- Your goal:
Pick every line out of the entries below that holds the string "Tranche", and report them.

::: Records shown

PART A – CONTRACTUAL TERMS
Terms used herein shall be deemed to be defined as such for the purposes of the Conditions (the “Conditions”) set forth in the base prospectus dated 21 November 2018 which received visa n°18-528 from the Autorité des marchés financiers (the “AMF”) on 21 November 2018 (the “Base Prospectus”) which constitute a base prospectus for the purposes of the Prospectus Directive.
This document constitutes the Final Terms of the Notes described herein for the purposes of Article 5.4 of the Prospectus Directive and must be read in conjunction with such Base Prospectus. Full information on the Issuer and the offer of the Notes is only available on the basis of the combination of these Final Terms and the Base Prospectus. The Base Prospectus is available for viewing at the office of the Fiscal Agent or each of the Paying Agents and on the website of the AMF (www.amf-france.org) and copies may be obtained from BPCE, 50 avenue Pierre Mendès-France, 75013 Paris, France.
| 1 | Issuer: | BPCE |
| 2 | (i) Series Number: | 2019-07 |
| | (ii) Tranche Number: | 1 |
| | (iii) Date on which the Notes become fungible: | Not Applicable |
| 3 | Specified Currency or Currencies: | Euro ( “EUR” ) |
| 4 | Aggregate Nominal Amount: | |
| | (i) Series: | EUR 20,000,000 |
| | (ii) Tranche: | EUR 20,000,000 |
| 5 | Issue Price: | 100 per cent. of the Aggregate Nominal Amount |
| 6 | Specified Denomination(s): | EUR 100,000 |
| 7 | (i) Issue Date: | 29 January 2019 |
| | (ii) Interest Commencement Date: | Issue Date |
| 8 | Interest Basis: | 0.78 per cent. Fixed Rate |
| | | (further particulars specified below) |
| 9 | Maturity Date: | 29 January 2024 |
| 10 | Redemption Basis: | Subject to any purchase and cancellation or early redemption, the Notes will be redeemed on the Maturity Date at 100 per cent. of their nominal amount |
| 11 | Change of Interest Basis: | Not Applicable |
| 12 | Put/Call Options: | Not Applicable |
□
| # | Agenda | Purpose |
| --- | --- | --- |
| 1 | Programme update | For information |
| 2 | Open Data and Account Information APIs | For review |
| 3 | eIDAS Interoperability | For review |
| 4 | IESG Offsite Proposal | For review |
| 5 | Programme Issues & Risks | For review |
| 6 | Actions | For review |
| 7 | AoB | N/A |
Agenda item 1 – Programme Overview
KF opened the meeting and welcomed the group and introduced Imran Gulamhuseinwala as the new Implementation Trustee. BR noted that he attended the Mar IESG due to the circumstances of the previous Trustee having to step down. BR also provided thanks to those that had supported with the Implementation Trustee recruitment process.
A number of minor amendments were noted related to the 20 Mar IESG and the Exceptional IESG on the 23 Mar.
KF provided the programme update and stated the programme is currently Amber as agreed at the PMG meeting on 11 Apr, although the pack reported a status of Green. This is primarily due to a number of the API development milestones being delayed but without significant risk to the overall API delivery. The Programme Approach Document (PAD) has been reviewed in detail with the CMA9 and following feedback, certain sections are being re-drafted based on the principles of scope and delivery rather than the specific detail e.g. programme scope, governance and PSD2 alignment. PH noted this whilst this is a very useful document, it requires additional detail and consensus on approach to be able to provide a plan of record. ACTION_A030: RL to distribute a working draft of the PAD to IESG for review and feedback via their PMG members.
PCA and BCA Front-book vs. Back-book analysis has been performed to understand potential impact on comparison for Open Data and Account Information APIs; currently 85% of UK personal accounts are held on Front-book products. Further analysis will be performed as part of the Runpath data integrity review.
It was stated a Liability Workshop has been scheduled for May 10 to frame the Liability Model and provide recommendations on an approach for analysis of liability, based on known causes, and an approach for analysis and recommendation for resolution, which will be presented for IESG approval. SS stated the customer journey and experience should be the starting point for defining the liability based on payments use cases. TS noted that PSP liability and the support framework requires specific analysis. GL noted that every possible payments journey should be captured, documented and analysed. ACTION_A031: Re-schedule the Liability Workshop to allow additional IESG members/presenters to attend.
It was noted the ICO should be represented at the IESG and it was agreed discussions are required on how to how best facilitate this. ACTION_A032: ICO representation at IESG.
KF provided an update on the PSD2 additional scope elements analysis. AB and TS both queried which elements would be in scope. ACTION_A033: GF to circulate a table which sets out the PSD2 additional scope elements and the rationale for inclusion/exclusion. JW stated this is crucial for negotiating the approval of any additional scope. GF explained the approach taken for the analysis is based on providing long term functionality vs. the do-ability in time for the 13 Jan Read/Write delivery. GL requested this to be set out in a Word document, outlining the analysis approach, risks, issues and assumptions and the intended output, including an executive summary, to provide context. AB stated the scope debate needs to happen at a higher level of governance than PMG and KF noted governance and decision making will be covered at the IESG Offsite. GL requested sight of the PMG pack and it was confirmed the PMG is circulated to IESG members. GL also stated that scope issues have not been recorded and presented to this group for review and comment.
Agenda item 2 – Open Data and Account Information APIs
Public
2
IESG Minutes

::::::

- Expected answer:
| | (ii) Tranche Number: | 1 |
| | (ii) Tranche: | EUR 20,000,000 |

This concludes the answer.